Israeli scientists discover TB vaccine lowers rates of Alzheimer’s Disease in cancer patients
Alzheimer’s Disease affects one-in-ten adults over the age of 65, a number that is expected to triple by 2030, and scientists around the world are scrambling to a cure.
A glimmer of hope recently emerged in the form of a research team, headed by Hervé Bercovier, Charles Greenblatt and Benjamin Klein at the Hebrew University of Jerusalem’s Department of Microbiology and Molecular Genetics, that has discovered that the Bacillus Calmette-Guérin (BCG) vaccine, originally developed for tuberculosis and commonly used to treat bladder cancer, may also be an effective treatment to prevent Alzheimer’s.
“There’s data reaching back to the 1960s that shows that countries treating bladder cancer patients with the BCG vaccine had a lower prevalence of Alzheimer’s disease, but it hadn’t been properly analyzed,” said Bercovier.
Bercovier and his team followed 1,371 bladder cancer patients receiving treatment at Hebrew U’s Hadassah Medical Center. The average patient age was 68. Some 65 cancer patients subsequently developed Alzheimer’s.
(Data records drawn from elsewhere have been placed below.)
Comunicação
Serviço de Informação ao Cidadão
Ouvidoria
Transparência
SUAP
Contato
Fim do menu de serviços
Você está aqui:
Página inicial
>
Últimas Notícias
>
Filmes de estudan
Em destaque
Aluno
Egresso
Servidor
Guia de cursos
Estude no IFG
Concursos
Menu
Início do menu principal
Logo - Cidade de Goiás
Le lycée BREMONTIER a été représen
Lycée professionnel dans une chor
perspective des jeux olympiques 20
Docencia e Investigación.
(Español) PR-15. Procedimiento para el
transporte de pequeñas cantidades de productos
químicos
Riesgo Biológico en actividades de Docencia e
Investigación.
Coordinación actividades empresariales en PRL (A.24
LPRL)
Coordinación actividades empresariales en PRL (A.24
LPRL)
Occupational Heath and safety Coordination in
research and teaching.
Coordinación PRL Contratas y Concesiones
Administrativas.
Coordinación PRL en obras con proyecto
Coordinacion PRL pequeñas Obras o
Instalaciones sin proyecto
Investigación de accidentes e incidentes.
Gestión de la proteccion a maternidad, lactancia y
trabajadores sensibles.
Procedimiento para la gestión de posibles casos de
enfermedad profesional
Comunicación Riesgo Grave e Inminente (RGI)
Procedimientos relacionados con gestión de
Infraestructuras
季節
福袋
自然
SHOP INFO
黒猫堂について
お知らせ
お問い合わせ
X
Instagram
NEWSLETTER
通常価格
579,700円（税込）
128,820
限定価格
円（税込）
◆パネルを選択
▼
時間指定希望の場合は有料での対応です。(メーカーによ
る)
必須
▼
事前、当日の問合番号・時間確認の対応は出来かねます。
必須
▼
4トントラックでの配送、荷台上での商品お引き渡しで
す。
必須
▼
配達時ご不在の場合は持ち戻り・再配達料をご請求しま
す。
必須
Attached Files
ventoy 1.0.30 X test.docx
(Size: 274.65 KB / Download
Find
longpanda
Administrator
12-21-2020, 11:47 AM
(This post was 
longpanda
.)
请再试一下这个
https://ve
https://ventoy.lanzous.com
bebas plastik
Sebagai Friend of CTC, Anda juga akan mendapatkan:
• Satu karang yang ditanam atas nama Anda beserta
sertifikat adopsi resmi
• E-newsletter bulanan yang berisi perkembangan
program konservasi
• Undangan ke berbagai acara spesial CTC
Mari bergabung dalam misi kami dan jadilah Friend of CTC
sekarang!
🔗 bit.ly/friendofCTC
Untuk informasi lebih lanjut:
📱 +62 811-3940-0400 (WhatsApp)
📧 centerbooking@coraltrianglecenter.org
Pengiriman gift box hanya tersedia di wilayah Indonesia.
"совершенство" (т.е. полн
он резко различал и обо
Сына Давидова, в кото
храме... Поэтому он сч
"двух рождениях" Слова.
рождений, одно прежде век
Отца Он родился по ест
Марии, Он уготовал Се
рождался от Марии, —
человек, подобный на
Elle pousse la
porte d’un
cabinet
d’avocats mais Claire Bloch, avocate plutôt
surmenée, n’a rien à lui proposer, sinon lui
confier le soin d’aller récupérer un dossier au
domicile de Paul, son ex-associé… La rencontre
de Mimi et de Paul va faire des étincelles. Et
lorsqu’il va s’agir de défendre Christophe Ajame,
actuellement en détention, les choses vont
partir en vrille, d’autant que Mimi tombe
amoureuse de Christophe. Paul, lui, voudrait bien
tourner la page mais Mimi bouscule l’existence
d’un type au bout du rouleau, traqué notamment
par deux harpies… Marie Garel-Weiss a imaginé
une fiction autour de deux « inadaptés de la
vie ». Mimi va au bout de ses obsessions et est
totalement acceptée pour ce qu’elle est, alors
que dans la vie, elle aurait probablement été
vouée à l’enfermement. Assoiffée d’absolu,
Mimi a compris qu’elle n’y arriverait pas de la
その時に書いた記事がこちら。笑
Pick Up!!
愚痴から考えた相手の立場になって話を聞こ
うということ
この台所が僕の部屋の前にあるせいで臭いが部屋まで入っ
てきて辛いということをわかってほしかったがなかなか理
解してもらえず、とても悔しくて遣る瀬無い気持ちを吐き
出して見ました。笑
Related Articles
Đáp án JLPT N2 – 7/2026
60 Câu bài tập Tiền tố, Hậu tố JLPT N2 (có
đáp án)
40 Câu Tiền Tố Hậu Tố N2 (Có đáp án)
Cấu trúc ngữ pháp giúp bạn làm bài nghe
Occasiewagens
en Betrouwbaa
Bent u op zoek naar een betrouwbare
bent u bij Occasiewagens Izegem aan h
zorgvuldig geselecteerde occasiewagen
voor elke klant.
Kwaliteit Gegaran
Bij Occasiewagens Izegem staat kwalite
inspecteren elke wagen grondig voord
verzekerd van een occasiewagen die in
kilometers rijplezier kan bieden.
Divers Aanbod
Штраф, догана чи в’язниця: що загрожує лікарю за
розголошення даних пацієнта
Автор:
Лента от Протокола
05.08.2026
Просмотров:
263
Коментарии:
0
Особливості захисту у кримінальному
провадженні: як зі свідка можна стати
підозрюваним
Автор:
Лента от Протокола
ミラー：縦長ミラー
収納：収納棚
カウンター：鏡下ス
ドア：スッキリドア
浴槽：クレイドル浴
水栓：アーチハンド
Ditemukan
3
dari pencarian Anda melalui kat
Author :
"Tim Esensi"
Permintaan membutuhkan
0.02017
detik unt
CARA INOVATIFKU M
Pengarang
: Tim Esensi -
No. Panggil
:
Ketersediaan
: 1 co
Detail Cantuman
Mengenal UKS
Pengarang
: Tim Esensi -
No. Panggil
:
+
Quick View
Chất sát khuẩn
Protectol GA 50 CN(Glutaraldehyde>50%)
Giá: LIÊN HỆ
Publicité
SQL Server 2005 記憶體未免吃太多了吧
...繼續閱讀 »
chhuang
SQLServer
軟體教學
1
Those who had not received BCG as part of their treatment had a significantly higher risk of developing Alzheimer’s than did BCG-treated patients: 8.9% (44 patients) as opposed to 2.4% (21).
Furthermore, when compared with the general population, people who had never been treated with BCG had a four-fold higher risk for developing Alzheimer’s than did those who were treated with BCG.
The researchers noted that they have not developed a vaccine that prevents Alzheimer’s.
However, their study “is an important step towards understanding the ways in which our immune system is a major player in the pathogenesis of Alzheimer’s and how the BCG vaccine, which modulates the immune system, may serve as an effective preventative treatment to this crippling condition,” Bercovier explained.